Cometh the hour, cometh the man. Waqar had been outstanding all summer, but when it mattered most, with the series on the line, he was at his very best. Steaming in from the Vauxhall end, he broke the back of the English batting and had all-but ended the contest just after tea on day three. Alec Stewart was first to go, done for pace and trapped lbw trying to flick a straight ball through the leg side. Atherton nearly followed immediately, beaten by a glorious inswinger which rocketed into his pads but pitched just outside the line.

It was merely a temporary reprieve for the Lancastrian. A searing bouncer glanced off his helmet and flew to the boundary, before a nagging off cutter confirmed the inevitable, Atherton nicking behind for just four. When Graham Gooch edged one that held its line to slip just before tea, Waqar had dismissed England’s top three. Worse was to come after the break when David Gower shouldered arms to a delivery which straightened just enough to clip his off stump. England had lost their four best batsmen with less than 60 on the board, and Waqar’s exhilarating spell had accounted for all of them. Wasim and Mushtaq Ahmed helped themselves to the lower order, before Waqar returned for the coup de grace, a scintillating in-swinging yorker which would have left far better batsmen than Devon Malcolm without a leg stump. Pakistan needed just two deliveries – one of them a wide – to knock off the five runs required to win both the match and series, and England had been well and truly ‘Waqared’. They weren’t the first, and they wouldn’t be the last.

Fred Trueman – 15.5-5-30-6
England v Australia, Leeds 6-8 July 1961

by Dave Wilson

It’s always amusing to see a large man cut down to size by a much smaller woman; in John Ford’s The Quiet Man the huge bulk that was Victor McLaglan sheepishly acquiesces to a tiny old woman yelling at him to wipe his muddy boots. And speaking of brusque men, it’s hard to imagine the gruff Fred Trueman being cut down to size by a diminutive female. Yet by all accounts that’s just what happened in the summer of 1961.

The location was Headingley, site of Trueman’s adoring home crowd when England faced Australia in the third Test, already one down to a side alleged to be in turmoil. England’s bowlers were facing a batting line-up featuring no fewer than six men who would go on to amass more than 1000 runs on the tour. However, there had been some controversy over the Headingley strip, which Wisden described as ‘a whitish-green piebald surface’, representing no small danger to the batsmen.

In Australia’s first innings, they found themselves nicely placed on 187-2 before Trueman, capturing his great rival Norm O’Neill with his first ball on his return, went on to decimate them with five quick wickets as Australia collapsed to 208-9 before limping to 237 all out. Though England were restricted to a first innings lead of 62, worse was to come for Australia in the second innings.

After being well placed at 98-2 Trueman returned, having earlier seen skipper Peter May drop Neil Harvey on 10. On May’s advice ‘Fiery’ shortened his run and bowled mainly off cutters to a leg-trap. Harvey always considered Trueman most likely to take his wicket, and sure enough he eventually holed out to Dexter in the covers to start the rout. Homing in on the patches of dust which had developed at the batsman’s end Trueman produced a spell of 5-0 in 27 balls in one of the most devastating bowling spells in Test cricket history.

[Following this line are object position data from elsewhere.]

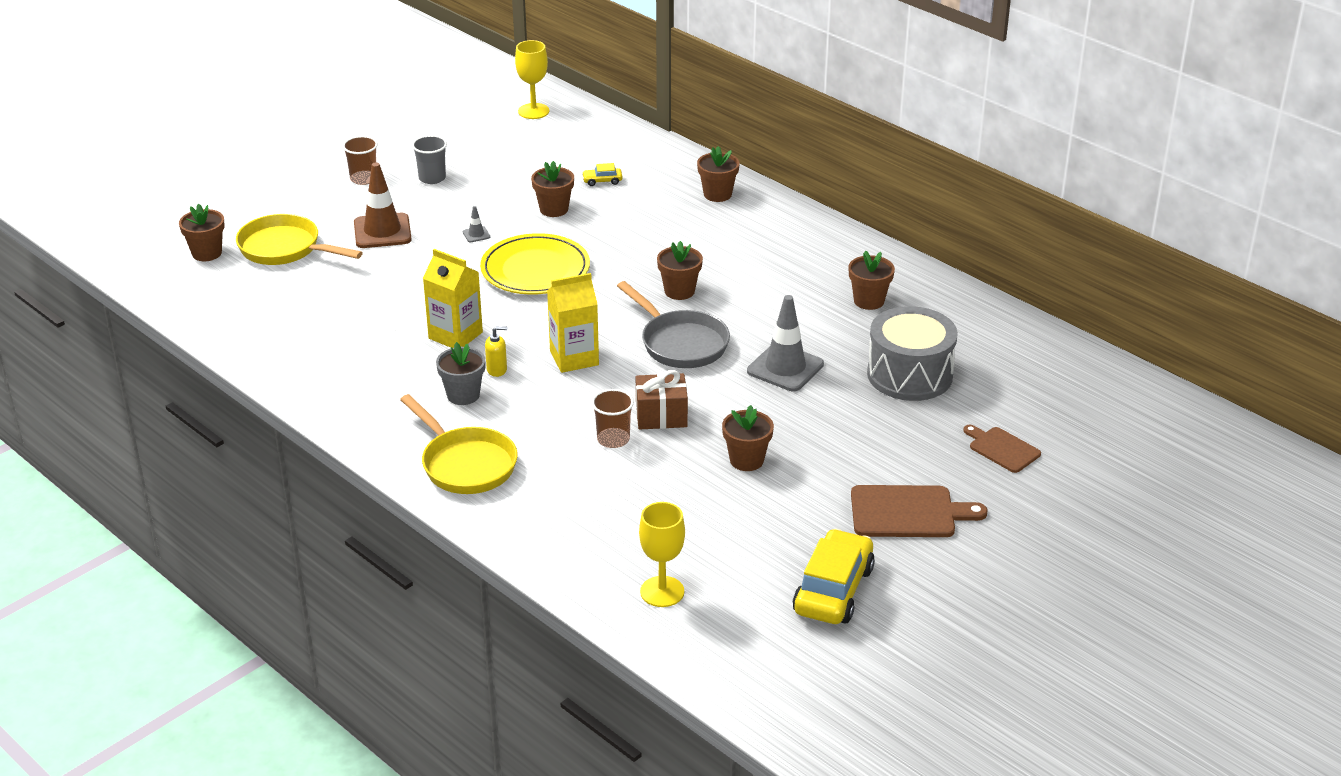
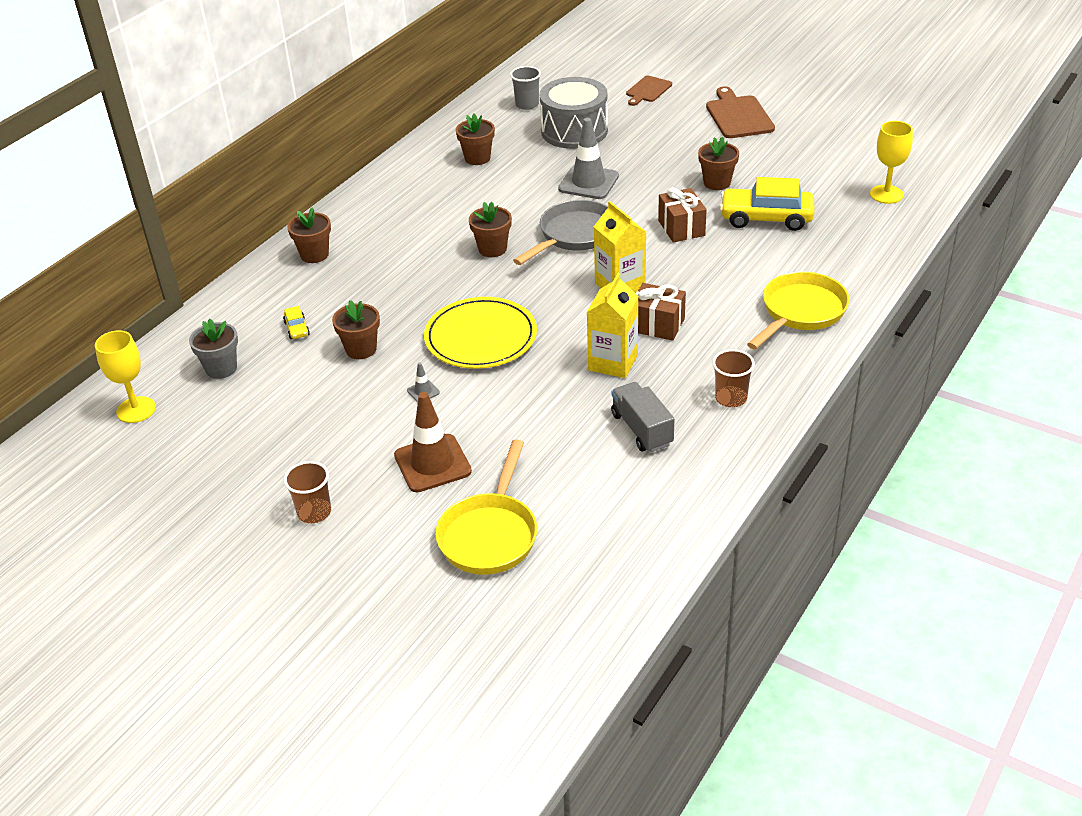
camera: 100 degrees left, 5 degrees up
(207, 253) = (518, 604): brown flower pot -> none
(354, 336) = (642, 429): none -> grey truck
(432, 178) = (305, 454): grey cup -> grey cup (527, 105)
(463, 395) = (705, 336): grey flower pot -> grey flower pot (221, 368)
(497, 370) = (657, 325): yellow soap dispenser -> brown gift
(613, 439) = (724, 245): brown cup -> brown cup (731, 398)
(833, 590) = (837, 132): yellow car -> yellow car (766, 218)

Trueman’s analysis during the 35 minutes from his return was an astonishing 7.5-4-5- 6. By dint of metronomic accuracy allowing no peace on an unpredictable wicket the Australians were simply blown away. His final haul was 11-88, by far his best return in Tests to that point. His list of victims was no bury of rabbits, though, as he captured the wickets of Harvey, O’Neill, Simpson and Benaud in both innings, as well as Alan Davidson, Ken Mackay and Wally Grout.

And yet Trueman’s wife Enid had reportedly achieved what the might of Australia could not – ‘Fiery’ had apparently spent the previous night sleeping in his car outside the Yorkshire ground; cut down to size by a spousal ultimatum. Maybe if he’d slept in the car more often he’d have finished with 600 wickets, not the 307 he retired with. As John Arlott said, ‘Statham was accurate; Tyson was fast; Trueman was everything.’